Did the gun buyback reduce gun homicides or suicides? According to a new paper in the British Journal of Criminology by Jeanine Baker and Samara McPhedran, it didn’t. (The two have been criticised for their affiliations to the gun lobby, but I don’t think that invalidates their study.)
The paper’s methodology starts from an important insight: since gun homicide and suicide rates have been trending downwards over recent decades, we should compare the efficacy of the gun laws not against the pre-1996 rates, but against the extrapolated trends.
Like the best papers, this approach can be shown with a simple graph. The dashed lines in the chart above (figure 4A in the paper) depict 95% confidence intervals for the trend in gun homicides from 1979-96, extrapolated forwards. The solid line is the actual gun homicide rate.

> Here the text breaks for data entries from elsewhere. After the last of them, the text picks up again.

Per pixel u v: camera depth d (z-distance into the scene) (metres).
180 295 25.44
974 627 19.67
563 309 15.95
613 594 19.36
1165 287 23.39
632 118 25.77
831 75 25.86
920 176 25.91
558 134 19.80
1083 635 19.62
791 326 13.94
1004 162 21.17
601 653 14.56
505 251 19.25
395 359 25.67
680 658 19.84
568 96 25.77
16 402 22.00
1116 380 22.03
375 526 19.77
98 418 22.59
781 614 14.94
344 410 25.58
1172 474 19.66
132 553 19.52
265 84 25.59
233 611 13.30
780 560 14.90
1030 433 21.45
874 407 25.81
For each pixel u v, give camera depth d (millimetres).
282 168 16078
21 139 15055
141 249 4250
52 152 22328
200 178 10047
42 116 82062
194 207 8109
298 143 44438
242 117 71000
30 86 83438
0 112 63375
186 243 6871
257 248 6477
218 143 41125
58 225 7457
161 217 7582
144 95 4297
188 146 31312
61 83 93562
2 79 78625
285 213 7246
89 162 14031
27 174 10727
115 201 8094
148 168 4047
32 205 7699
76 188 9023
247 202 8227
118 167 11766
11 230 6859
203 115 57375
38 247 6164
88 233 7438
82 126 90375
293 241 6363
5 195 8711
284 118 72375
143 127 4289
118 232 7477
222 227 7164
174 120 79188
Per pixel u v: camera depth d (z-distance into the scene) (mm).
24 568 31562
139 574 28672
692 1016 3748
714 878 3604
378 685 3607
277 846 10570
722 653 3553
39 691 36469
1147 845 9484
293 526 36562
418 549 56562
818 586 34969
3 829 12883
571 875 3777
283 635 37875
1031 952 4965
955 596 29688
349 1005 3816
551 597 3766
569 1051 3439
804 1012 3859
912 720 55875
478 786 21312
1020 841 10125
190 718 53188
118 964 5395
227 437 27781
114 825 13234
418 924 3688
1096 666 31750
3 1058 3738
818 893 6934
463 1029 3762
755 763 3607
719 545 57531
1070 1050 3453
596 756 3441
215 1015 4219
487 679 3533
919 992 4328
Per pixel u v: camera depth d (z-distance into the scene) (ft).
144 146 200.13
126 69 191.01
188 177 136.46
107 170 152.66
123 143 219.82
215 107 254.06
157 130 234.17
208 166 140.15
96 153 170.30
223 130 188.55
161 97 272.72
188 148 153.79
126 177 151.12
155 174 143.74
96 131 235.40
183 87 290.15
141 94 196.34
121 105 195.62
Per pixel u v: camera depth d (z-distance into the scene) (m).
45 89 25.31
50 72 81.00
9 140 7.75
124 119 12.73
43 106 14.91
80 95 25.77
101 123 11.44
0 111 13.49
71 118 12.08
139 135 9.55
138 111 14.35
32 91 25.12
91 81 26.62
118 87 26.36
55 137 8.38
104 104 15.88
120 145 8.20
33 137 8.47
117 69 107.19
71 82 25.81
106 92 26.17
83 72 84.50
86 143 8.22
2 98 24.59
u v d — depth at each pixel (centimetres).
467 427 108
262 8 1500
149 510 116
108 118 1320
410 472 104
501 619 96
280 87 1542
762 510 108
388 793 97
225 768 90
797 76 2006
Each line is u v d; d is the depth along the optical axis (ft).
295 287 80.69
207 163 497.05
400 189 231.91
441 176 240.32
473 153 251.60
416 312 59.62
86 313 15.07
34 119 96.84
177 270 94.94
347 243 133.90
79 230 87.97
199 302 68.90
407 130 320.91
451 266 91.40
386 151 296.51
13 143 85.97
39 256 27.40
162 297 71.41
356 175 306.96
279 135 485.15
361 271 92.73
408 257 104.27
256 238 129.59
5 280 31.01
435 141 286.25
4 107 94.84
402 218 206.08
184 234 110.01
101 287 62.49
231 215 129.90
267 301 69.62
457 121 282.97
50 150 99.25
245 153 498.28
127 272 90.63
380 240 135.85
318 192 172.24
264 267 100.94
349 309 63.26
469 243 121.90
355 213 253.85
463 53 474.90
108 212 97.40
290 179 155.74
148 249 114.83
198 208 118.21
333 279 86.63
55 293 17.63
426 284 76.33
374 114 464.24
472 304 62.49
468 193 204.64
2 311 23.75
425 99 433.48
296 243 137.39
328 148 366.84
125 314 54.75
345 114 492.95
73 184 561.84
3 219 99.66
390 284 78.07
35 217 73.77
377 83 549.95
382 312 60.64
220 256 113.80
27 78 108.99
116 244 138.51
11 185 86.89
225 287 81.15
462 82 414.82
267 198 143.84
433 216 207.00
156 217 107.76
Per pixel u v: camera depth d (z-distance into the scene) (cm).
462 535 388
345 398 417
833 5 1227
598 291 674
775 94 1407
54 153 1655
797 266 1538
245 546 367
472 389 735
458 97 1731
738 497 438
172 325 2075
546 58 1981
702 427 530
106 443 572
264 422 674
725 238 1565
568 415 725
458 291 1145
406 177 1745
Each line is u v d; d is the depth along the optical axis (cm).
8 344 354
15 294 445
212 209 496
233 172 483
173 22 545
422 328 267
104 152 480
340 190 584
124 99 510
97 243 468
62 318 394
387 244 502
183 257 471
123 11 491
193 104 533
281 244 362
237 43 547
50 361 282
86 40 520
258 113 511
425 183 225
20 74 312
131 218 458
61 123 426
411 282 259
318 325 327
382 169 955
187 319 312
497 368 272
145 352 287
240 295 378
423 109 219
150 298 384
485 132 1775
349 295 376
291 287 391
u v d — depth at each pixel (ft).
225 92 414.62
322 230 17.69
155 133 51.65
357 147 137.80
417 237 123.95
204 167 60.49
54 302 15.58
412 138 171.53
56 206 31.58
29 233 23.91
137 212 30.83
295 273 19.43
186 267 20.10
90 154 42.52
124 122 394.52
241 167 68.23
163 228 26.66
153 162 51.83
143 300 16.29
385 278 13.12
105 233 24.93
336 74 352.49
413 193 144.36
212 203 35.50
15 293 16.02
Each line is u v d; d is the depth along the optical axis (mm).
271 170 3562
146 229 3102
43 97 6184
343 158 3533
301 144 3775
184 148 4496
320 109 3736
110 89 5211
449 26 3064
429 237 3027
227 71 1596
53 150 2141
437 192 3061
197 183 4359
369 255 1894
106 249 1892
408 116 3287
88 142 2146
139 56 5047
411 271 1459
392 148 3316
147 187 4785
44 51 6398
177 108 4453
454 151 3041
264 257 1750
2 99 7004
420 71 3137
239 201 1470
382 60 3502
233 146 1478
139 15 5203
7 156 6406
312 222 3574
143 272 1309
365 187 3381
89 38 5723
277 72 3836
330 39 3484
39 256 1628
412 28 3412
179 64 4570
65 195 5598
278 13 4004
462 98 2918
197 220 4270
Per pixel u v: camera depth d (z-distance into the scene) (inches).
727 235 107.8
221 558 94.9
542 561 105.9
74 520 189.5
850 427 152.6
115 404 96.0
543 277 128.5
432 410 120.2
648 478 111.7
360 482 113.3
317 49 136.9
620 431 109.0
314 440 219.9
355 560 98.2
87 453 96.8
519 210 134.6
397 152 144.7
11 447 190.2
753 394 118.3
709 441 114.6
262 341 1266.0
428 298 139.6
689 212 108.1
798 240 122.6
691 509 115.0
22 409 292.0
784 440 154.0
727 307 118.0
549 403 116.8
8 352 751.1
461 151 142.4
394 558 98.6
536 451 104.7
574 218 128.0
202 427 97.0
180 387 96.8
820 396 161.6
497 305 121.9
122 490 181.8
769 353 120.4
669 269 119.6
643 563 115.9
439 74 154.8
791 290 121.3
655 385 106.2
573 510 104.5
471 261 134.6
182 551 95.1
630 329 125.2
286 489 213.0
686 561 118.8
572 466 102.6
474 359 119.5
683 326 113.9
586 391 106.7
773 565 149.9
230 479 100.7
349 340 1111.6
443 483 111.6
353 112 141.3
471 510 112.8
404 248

If the buyback cut gun homicides, we should have expected the solid line to break through the bottom dashed line. This would tell us that fewer gun homicides happened than the extrapolated trend. This didn’t happen, so Baker and McPhedran conclude that the buyback didn’t work. As Jeanine Baker said on the AM program yesterday:
In 1996 we were told that taking the… buying back those civilian firearms, off those licensed firearms owners would make society safer and it would reduce firearm deaths. The evidence isn’t there to support that.
But let’s just look at that graph again, and see what would have had to happen for the gun buyback to work. In 2004, the bottom dashed line hits zero. For the solid line to go below the dashed line, the gun homicide rate in Australia would have to be negative in 2004, and extremely low in earlier years. (Ironically, one of the reasons that their statistical test has so little power is that the mass shootings of the 1980s and 1990s made the gun homicide rate extremely volatile, and the 95% confidence band very wide.)
In other words, Baker and McPhedran have set the gun buyback an impossible test. Just because gun buybacks don’t lead to negative gun homicide rates, it doesn’t follow that they don’t work.